I configured an alert rule in Grafana to monitor duplicate counts from the metrics table. When the value exceeds the defined threshold, Grafana sends a notification automatically through a Telegram webhook.

Creating the Telegram Bot To enable these notifications, I used Telegram’s BotFather to create a dedicated alert bot. The process included:

  1. Initiating a chat with @BotFather on Telegram.
  2. Using the /newbot command and following the prompts to set a display name and a unique username.
  3. Receiving the API Token, which acts as the authentication key for Grafana.
  4. Starting a conversation with the new bot to enable message delivery.

Alert Rule Configuration : The configuration defines the query and the specific conditions used to trigger alerts. For this pipeline, any duplicate_count > 0 for a sustained period of 5 minutes triggers an incident.
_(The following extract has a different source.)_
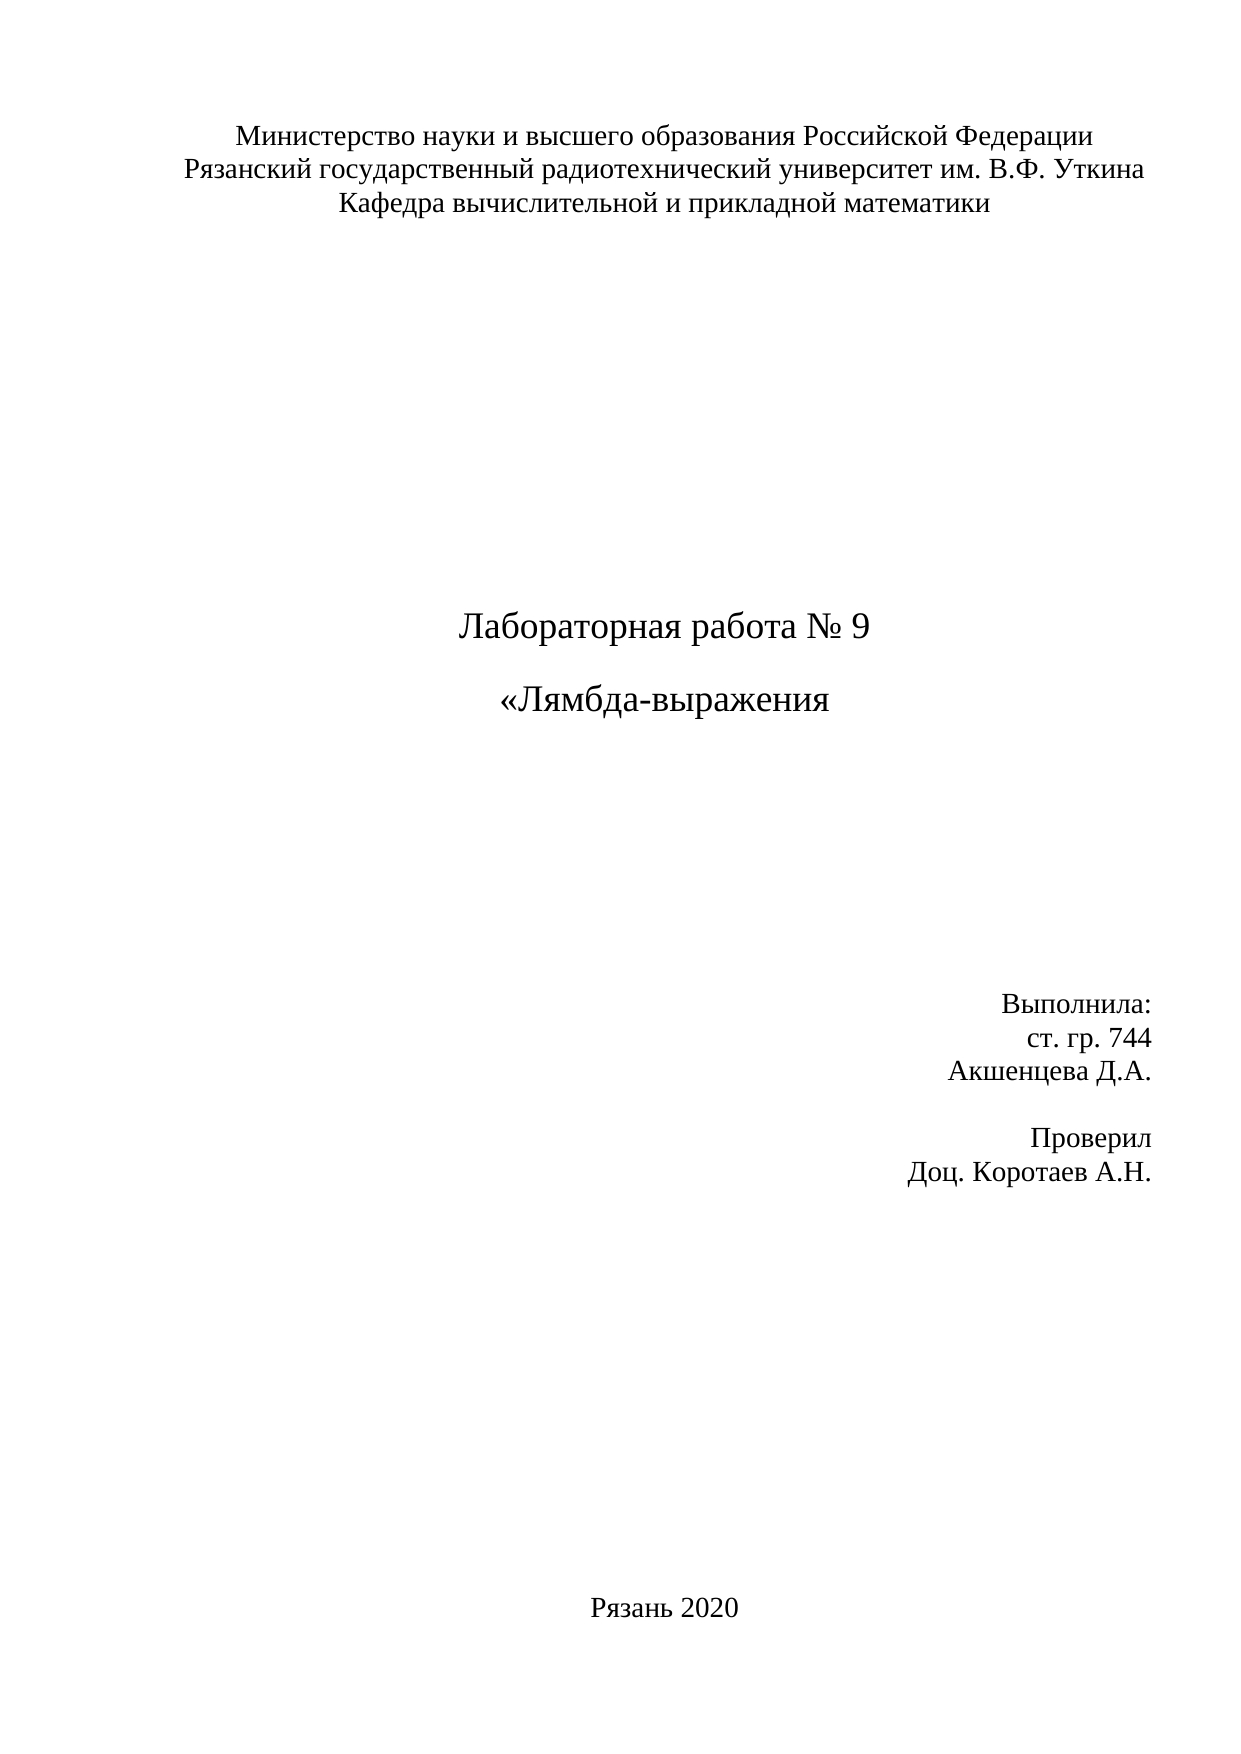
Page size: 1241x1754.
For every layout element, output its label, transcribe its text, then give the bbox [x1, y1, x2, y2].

Alert State History : Grafana maintains a detailed log of alert transitions. This view displays states such as Pending (condition met but duration not reached), Alerting (notification dispatched), and Normal (issue resolved by the self-healing script).

Telegram Alert Notification : When a monitoring threshold is breached, The system delivers a real-time message directly to the Telegram chat. This message contains critical details about the table name and the severity of the duplication, ensuring immediate awareness.
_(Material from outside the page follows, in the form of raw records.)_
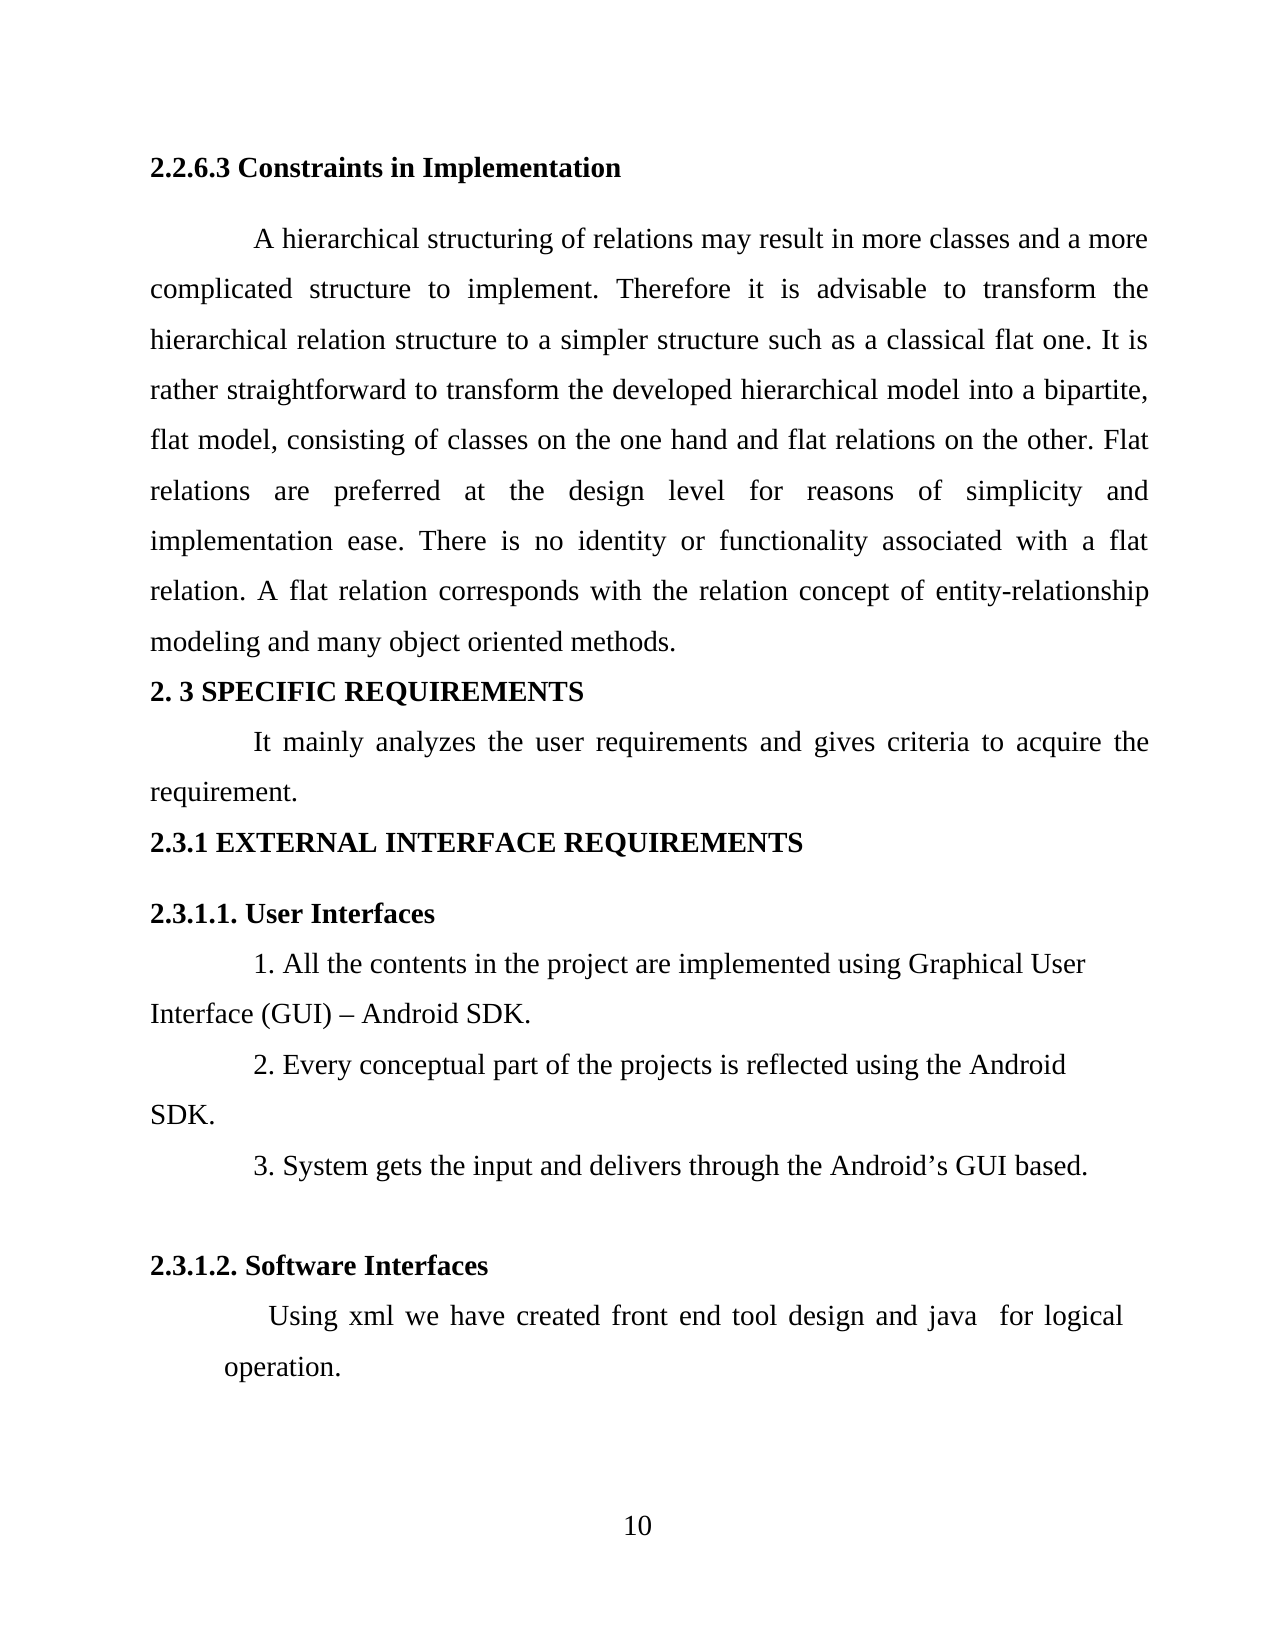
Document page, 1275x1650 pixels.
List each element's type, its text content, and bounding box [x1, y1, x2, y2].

text A hierarchical structuring of relations may result in more classes and a more complicated structure to implement. Therefore it is advisable to transform the hierarchical relation structure to a simpler structure such as a classical flat one. It is rather straightforward to transform the developed hierarchical model into a bipartite, flat model, consisting of classes on the one hand and flat relations on the other. Flat relations are preferred at the design level for reasons of simplicity and implementation ease. There is no identity or functionality associated with a flat relation. A flat relation corresponds with the relation concept of entity-relationship modeling and many object oriented methods. [150, 221, 1150, 657]
text Interface (GUI) – Android SDK. [150, 997, 1125, 1030]
text 2.3.1 EXTERNAL INTERFACE REQUIREMENTS [150, 825, 1125, 858]
text 3. System gets the input and delivers through the Android’s GUI based. [224, 1148, 1125, 1181]
text 2.2.6.3 Constraints in Implementation [150, 150, 1125, 183]
subtitle 2.3.1.1. User Interfaces [150, 896, 1125, 929]
text 2. 3 SPECIFIC REQUIREMENTS [150, 674, 1150, 707]
text 2. Every conceptual part of the projects is reflected using the Android [224, 1047, 1125, 1081]
text 1. All the contents in the project are implemented using Graphical User [224, 946, 1125, 980]
text 2.3.1.2. Software Interfaces [150, 1248, 1125, 1282]
text SDK. [150, 1097, 1125, 1131]
text Using xml we have created front end tool design and java for logical operation. [150, 1298, 1125, 1382]
text It mainly analyzes the user requirements and gives criteria to acquire the requirement. [150, 724, 1150, 808]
This alerting setup ensures immediate detection and notification of data quality issues, allowing for full transparency even as the system automatically remediates the problem.

Alert State History

Telegram Alert message received

Building the automated ClickHouse monitoring pipeline revealed several practical challenges:

  • Asynchronous Deletions: ClickHouse deletions are asynchronous. Running table optimization after deletion is essential to ensure immediate consistency.
  • Accurate Duplicate Metrics: Always capture anomaly metrics before remediation to ensure the logs reflect the actual issues found.
  • Grafana Alert Configuration: Alert templates must match query outputs exactly to ensure successful notifications.
  • Docker Networking: Validate container networking and dependencies early to ensure seamless service communication.

This architecture can be applied across multiple production scenarios:

  • Data warehouse integrity monitoring
  • Streaming pipeline validation
  • Log ingestion systems
  • Financial transaction platforms
  • Production data engineering pipelines

Any environment that depends on reliable analytical data can benefit from automated validation and remediation.

This implementation demonstrates how open-source technologies can be strategically integrated to build a reliable and automated data monitoring framework. By combining ClickHouse for high-performance storage, Airflow for orchestration, Grafana for visualization, and Telegram for alerting, the system delivers a complete and structured monitoring lifecycle. The architecture not only detects anomalies but also performs automated remediation, logs operational metrics, and provides real-time visibility. As a result, it reduces manual intervention while strengthening data reliability and system stability. Overall, this approach reflects core data engineering principles centered on automation, observability, and operational resilience in production environments.